Организаторы были весьма нелюбезны. Даже не пригласили на чашку горячего чая.
А холодище жуткий. Ощущение такое, будто ты в одном белье.
2 апреля
Итак, двигаюсь к местам, где родился и рос. Выпала такая возможность. Повод практический: мне необходимо иметь официальную, по данным сельсовета составленную характеристику имущественного положения нашей семьи.
На станции Куйтун видел сценку: семья бежит к поезду. Мужик впереди с ящиком, баба с мешком чуть не больше себя, ребятишки с узлами и, наконец, старуха с… ухватом.
Проехали Нижнеудинск и надолго застряли на станции Ук. Ветрено. Земля лежит пестрая от сочетания проталин со снеговыми полянами.
◆ ◆ ◆ ◆
### Используя сведения
1. Переведите на английский предложение из дневникового отрывка: «На станции Куйтун видел сценку: семья бежит к поезду.»
2. Напишите продолжение дневникового отрывка о поездке в родные места, начиная сразу после его последнего предложения.
Строки в работе не понадобятся.

### Исходные материалы
◆ ◆ ◆ ◆
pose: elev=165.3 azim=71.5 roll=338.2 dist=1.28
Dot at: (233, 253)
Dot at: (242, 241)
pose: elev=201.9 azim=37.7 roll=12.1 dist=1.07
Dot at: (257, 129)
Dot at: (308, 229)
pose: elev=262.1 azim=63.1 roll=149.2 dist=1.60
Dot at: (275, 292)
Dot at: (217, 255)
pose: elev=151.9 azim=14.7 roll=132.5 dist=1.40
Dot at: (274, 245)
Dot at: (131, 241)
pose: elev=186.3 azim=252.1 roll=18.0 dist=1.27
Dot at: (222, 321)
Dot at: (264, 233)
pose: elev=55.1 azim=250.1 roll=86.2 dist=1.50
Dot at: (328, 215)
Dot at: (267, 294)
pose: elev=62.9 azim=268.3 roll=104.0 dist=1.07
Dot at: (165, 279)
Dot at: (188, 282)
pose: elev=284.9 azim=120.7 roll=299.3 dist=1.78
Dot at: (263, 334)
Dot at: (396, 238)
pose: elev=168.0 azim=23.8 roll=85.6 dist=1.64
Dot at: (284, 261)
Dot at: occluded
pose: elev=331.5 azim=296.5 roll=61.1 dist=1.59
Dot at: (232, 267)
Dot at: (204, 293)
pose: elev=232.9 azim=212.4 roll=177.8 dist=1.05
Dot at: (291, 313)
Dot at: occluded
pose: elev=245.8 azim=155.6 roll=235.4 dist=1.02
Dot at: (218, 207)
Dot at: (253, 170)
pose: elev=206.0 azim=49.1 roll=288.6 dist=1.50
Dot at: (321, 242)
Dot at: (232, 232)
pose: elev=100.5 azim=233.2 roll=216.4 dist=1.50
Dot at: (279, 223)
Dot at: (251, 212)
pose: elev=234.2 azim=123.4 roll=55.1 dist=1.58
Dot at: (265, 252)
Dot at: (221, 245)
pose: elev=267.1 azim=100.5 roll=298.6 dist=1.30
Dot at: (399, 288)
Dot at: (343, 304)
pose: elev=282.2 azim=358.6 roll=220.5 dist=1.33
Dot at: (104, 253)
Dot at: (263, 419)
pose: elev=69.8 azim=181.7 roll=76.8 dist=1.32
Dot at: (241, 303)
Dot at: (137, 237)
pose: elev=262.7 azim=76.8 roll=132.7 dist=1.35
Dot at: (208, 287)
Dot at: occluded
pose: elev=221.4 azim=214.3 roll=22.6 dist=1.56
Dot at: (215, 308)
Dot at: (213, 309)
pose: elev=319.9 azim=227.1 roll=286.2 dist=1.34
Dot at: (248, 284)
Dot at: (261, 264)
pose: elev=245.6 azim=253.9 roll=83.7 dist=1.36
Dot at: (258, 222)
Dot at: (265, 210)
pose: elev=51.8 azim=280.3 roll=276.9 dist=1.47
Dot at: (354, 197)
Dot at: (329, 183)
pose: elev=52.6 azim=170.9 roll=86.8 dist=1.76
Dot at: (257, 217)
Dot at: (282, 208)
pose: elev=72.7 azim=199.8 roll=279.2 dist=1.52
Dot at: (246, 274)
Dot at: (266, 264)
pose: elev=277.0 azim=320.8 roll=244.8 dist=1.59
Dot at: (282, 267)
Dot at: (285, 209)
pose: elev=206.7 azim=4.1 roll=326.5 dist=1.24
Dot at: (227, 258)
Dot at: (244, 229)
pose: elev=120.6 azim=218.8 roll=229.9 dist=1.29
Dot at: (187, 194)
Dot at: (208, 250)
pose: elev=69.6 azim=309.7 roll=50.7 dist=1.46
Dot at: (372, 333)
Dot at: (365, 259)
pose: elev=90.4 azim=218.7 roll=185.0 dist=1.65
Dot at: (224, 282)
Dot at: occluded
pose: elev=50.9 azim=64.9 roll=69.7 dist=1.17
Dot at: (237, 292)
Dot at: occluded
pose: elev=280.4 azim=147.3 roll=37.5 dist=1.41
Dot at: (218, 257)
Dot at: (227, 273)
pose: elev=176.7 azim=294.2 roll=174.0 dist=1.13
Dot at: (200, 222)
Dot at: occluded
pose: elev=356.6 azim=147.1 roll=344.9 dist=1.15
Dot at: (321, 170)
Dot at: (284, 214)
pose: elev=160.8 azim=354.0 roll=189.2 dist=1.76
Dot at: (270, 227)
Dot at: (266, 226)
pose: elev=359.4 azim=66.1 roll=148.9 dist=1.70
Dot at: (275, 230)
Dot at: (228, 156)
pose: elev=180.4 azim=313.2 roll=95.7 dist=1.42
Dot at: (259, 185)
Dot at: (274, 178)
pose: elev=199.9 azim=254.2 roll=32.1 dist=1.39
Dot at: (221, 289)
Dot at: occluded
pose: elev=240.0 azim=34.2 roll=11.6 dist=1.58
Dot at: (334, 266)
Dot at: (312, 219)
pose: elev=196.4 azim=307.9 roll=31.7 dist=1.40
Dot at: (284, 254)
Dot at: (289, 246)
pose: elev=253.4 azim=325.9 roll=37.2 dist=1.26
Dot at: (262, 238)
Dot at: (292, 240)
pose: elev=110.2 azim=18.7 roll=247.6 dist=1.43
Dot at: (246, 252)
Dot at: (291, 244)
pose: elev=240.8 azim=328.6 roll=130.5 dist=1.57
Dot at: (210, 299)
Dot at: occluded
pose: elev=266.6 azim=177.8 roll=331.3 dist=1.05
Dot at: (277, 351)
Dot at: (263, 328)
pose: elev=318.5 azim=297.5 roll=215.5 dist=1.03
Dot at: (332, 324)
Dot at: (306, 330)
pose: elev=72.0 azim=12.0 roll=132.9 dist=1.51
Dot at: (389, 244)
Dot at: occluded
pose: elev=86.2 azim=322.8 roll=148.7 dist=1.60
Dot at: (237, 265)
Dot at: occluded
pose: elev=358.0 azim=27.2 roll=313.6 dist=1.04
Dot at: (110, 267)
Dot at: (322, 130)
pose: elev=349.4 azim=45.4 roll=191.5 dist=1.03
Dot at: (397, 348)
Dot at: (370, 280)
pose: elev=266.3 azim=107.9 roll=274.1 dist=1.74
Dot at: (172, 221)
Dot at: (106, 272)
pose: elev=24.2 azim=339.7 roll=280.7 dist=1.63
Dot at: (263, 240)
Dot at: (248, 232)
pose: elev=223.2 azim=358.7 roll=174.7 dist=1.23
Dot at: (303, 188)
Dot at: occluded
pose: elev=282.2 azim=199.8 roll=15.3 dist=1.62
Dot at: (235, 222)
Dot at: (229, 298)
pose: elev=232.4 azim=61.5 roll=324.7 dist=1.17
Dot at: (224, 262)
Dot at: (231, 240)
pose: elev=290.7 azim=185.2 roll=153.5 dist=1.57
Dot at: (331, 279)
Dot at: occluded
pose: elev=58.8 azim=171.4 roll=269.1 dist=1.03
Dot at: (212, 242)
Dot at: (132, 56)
◆ ◆ ◆ ◆
### Ответы к заданиям
1. At Kuytun station I saw a little scene: a family running for the train.

2.
Вспомнилось: ехал как-то из Томска в Иркутск. Стояло лето. Тут же где-то под Уком девки рвали цветы, а белобрысый парень по-хозяйски сидел на рельсах и бренчал на гитаре. Где он, этот парень? Что с ним? Может быть, на фронте, а возможно, как в песне: «Жена найдет себе другого, а мать сыночка никогда?»
4 апреля
Проехали Красноярск. На станции масса военных. Толчея. Галдеж. Перрон оглашает радио: наши войска перешли Прут.
В тайге без задержки пересел на поезд в Асино.
Ехал мимо Вороно-Пашни. Унылое впечатление полуопустевшей деревни. Избы редко, без дворов, церковь осела, оградка разбита. Смотрел со стороны и думал: как важно для искусства воображение. Без него ничего не скажешь достоверного, ничего не нарисуешь подлинного.
Из Асино шел пешком с тяжелым рюкзаком на спине. Дорога грязная, лужи разлились, поля пестрые.
Потом
Пройдя проулок, остановился и долго смотрел на избу своих. О чем думал? Непередаваемо. Обо всем и будто бы ни о чем.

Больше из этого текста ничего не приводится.